At the 2023 state election, the Liberal Party's how-to-vote cards generally only had one box numbered for the Lower House, as well as two above-the-line and none below-the-line for the Upper House. In the Upper House, the party gave their second preference to the Liberal Democrats. As the Liberal and National parties form the Coalition both federally and in many states (including New South Wales), candidates from each party direct preferences to each other if both parties are contesting in the same electorate. In 2023, this scenario (which rarely occurs in New South Wales) happened in two electorates: Port Macquarie and Wagga Wagga. In Port Macquarie, the two parties directed their second preferences to the other party and numbered no other candidates on the Lower House ballot paper in Port Macquarie. However, in Wagga Wagga, both parties directed their second preferences to the other Coalition party and their third preferences to independent Joe McGirr, but numbered no other candidates. Statewide, both parties contest the Upper House on the same ticket.

The Labor Party's preferences on how-to-vote cards vary, with some candidates choosing to number just one box on the Lower House ballot paper (and one above-the-line on the Upper House ballot paper) and others choosing to number more than one candidate for the Lower House and up to four parties above-the-line for the Upper House. However, in 2023, all Labor candidates that numbered more than one candidate on their Upper House ballot paper numbered the Liberal Party last.

In 2023, One Nation's how-to-vote cards instructed voters to only number one box on each ballot paper (and none below-the-line in the Upper House).

=== South Australia ===
In South Australia, a combined HTV card is displayed in the polling booths and early voting centres. Apart from saving paper, these combined HTVs are helpful for candidates who do not have the resources in manpower or funding to man every booth.

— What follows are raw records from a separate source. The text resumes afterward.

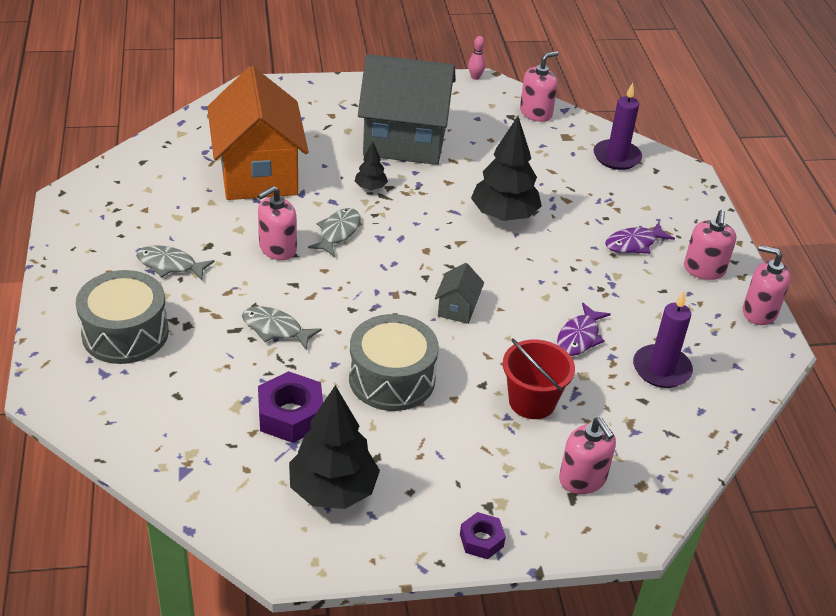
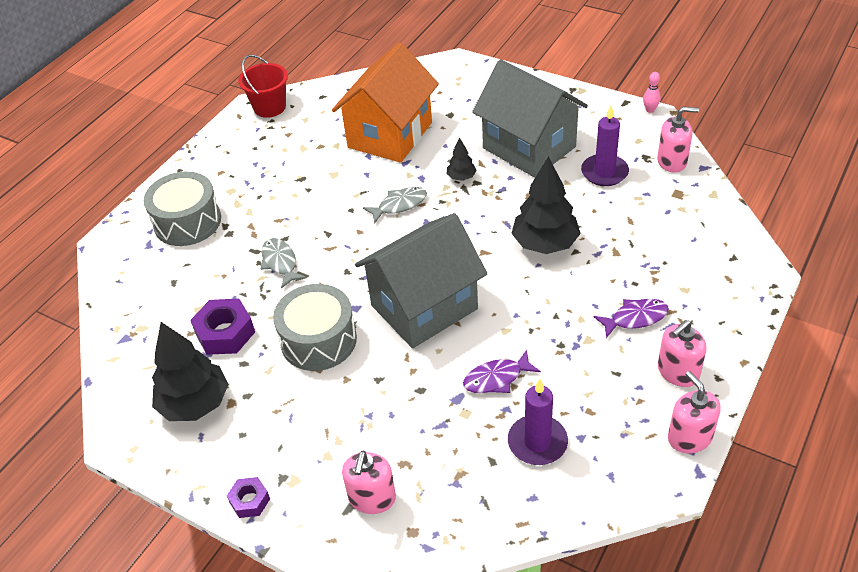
camera: 45 degrees right, 5 degrees up
grey fish [136,245,215,280] -> none
pink soap dispenser [258,186,297,260] -> none
grey house [435,263,484,324] -> grey house [355,213,487,348], size x2.46
red bucket [503,338,575,419] -> red bucket moved to [238,55,288,118]
purple candle [594,83,642,170] -> purple candle moved to [581,106,629,186]
purple fish [605,222,675,254] -> purple fish turned 150 degrees clockwise [594,299,669,338]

A how-to-vote card lodged with the Electoral Commission of South Australia for display in polling booths and early voting centres. These HTV cards are edited for size and do not display images or icons.

=== Victoria ===
In Victoria, HTV cards must be authorised by the Victorian Electoral Commission and meet certain regulations before they can be handed out on election day. Once the HTV card has been approved it can be handed out by the VEC employees in mobile hospital units and other non-regular booths. These cards are also archived by the VEC on their website.

=== General ===

- Depending on jurisdiction, ballots show party names.
- Depending on jurisdiction, ballots may show a party icon, say 32 x 32 pixels.